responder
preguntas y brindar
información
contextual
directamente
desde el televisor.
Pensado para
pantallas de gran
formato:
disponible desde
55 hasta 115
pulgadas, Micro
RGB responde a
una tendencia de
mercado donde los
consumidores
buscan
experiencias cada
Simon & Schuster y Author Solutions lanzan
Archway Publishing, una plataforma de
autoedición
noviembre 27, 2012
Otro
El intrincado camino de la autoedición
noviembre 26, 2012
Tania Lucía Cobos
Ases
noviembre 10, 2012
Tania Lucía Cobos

- - -

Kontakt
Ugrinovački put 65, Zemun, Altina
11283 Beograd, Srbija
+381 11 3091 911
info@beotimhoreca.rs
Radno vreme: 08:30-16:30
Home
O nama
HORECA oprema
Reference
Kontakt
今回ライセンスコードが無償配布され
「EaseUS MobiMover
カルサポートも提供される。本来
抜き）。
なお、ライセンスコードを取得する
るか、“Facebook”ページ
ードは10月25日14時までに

- - -

GOAL OF THE EXERCISE:
From the material above, pull out every line that contains the word "noviembre", matching its case exactly, and copy each such line in full.

RESULT OF THE EXERCISE:
noviembre 27, 2012
noviembre 26, 2012
noviembre 10, 2012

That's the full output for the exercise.